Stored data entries
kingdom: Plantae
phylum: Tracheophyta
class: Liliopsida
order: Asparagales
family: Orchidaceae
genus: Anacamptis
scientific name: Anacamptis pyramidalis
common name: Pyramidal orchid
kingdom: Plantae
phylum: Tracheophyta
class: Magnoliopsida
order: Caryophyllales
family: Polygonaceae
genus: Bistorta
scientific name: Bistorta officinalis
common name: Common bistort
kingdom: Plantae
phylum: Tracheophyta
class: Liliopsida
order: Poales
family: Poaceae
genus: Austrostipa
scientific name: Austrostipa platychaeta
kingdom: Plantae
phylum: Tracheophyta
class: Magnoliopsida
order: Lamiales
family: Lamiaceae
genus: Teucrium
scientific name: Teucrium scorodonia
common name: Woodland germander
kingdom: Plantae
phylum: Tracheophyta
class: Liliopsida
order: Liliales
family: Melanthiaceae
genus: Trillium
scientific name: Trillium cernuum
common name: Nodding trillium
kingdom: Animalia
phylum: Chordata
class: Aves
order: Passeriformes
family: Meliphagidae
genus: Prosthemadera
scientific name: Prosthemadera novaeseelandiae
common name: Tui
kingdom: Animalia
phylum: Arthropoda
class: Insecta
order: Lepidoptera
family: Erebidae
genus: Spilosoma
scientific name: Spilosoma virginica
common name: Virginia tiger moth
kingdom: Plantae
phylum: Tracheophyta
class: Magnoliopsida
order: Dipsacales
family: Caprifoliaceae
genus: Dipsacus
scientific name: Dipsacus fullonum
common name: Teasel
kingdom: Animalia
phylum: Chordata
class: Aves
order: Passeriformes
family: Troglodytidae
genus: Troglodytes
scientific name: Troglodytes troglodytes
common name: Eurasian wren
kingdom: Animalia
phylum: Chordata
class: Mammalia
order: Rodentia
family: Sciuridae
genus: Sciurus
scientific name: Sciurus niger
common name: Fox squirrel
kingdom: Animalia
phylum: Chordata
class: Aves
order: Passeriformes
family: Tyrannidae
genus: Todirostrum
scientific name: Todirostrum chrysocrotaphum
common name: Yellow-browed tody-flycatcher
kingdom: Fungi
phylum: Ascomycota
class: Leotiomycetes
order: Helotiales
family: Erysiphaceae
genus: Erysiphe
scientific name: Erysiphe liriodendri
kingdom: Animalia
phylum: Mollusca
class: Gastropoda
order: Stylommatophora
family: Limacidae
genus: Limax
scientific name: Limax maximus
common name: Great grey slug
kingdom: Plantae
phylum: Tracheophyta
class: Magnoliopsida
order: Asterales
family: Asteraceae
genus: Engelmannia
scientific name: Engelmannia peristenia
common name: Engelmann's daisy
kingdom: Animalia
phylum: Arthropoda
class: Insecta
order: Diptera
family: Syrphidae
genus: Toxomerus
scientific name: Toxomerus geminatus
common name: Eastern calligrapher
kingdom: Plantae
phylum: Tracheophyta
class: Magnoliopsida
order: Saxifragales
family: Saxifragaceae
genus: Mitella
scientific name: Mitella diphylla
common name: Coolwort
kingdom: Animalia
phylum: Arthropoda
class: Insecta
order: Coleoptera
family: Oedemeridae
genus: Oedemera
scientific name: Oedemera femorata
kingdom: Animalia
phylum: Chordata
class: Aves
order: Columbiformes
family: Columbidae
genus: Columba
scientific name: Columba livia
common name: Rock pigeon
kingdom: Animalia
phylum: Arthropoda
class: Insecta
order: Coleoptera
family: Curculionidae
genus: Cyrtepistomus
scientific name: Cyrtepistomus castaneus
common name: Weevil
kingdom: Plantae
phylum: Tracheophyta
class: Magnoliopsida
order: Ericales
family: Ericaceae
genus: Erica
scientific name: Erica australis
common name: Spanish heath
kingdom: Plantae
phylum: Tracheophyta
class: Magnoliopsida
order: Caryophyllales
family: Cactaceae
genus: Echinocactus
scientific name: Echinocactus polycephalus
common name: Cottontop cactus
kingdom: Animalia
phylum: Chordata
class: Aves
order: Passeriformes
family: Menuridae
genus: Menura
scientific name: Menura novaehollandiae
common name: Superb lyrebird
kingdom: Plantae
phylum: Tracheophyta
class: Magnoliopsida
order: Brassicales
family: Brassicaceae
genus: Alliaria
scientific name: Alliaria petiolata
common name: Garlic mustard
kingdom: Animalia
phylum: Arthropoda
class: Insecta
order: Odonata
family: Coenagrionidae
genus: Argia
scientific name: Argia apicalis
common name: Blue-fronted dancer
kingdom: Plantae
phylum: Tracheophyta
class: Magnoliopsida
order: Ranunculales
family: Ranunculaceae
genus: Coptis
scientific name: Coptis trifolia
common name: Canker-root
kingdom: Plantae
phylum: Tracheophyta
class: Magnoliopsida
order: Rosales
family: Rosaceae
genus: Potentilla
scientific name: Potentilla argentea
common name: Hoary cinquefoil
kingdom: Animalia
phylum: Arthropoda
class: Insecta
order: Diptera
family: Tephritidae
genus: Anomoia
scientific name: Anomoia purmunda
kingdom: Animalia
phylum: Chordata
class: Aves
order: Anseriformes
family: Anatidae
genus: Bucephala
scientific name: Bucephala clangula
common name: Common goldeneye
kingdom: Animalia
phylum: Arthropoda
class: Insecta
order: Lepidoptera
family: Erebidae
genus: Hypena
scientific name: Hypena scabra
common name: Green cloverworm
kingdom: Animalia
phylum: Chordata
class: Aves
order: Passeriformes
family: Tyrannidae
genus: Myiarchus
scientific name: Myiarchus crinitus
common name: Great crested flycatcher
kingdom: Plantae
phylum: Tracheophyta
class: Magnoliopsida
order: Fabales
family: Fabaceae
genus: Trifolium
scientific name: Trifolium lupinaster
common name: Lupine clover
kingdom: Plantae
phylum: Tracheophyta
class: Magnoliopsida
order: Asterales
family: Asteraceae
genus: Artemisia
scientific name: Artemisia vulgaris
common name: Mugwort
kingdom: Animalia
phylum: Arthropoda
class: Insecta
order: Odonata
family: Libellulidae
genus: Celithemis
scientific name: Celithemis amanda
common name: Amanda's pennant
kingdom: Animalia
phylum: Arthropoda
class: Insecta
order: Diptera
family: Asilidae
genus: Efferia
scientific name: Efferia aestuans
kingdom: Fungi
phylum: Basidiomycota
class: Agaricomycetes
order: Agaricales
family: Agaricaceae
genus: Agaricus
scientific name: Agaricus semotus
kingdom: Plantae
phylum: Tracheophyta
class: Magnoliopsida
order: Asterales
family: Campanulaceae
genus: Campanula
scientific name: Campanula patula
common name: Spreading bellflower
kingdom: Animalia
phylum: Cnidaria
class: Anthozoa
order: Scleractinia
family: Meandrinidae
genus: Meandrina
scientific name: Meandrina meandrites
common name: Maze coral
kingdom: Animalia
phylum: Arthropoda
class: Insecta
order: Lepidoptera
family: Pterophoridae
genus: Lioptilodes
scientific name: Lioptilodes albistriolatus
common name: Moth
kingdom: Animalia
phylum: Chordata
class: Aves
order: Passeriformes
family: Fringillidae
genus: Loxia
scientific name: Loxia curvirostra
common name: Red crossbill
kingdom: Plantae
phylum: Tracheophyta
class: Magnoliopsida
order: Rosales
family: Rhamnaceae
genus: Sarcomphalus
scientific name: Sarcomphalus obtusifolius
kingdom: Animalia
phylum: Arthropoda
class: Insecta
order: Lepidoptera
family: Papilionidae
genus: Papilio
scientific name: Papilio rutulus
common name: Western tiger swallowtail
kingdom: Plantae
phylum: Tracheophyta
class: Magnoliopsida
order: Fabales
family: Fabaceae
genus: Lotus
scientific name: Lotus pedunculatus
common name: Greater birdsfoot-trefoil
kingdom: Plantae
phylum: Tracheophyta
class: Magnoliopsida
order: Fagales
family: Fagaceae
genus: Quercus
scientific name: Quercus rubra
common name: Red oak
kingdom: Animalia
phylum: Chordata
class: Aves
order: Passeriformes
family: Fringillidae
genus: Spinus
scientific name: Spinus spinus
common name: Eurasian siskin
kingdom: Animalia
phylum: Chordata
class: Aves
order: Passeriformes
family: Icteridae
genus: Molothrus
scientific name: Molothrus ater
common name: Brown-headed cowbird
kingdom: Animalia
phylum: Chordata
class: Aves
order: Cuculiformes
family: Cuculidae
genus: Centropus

Your instructions: Rewrite the records from the start through the line that contains "genus: Troglodytes", replacing each "phylum" with "division" and changing nothing else.

Solution to the problem:
kingdom: Plantae
division: Tracheophyta
class: Liliopsida
order: Asparagales
family: Orchidaceae
genus: Anacamptis
scientific name: Anacamptis pyramidalis
common name: Pyramidal orchid
kingdom: Plantae
division: Tracheophyta
class: Magnoliopsida
order: Caryophyllales
family: Polygonaceae
genus: Bistorta
scientific name: Bistorta officinalis
common name: Common bistort
kingdom: Plantae
division: Tracheophyta
class: Liliopsida
order: Poales
family: Poaceae
genus: Austrostipa
scientific name: Austrostipa platychaeta
kingdom: Plantae
division: Tracheophyta
class: Magnoliopsida
order: Lamiales
family: Lamiaceae
genus: Teucrium
scientific name: Teucrium scorodonia
common name: Woodland germander
kingdom: Plantae
division: Tracheophyta
class: Liliopsida
order: Liliales
family: Melanthiaceae
genus: Trillium
scientific name: Trillium cernuum
common name: Nodding trillium
kingdom: Animalia
division: Chordata
class: Aves
order: Passeriformes
family: Meliphagidae
genus: Prosthemadera
scientific name: Prosthemadera novaeseelandiae
common name: Tui
kingdom: Animalia
division: Arthropoda
class: Insecta
order: Lepidoptera
family: Erebidae
genus: Spilosoma
scientific name: Spilosoma virginica
common name: Virginia tiger moth
kingdom: Plantae
division: Tracheophyta
class: Magnoliopsida
order: Dipsacales
family: Caprifoliaceae
genus: Dipsacus
scientific name: Dipsacus fullonum
common name: Teasel
kingdom: Animalia
division: Chordata
class: Aves
order: Passeriformes
family: Troglodytidae
genus: Troglodytes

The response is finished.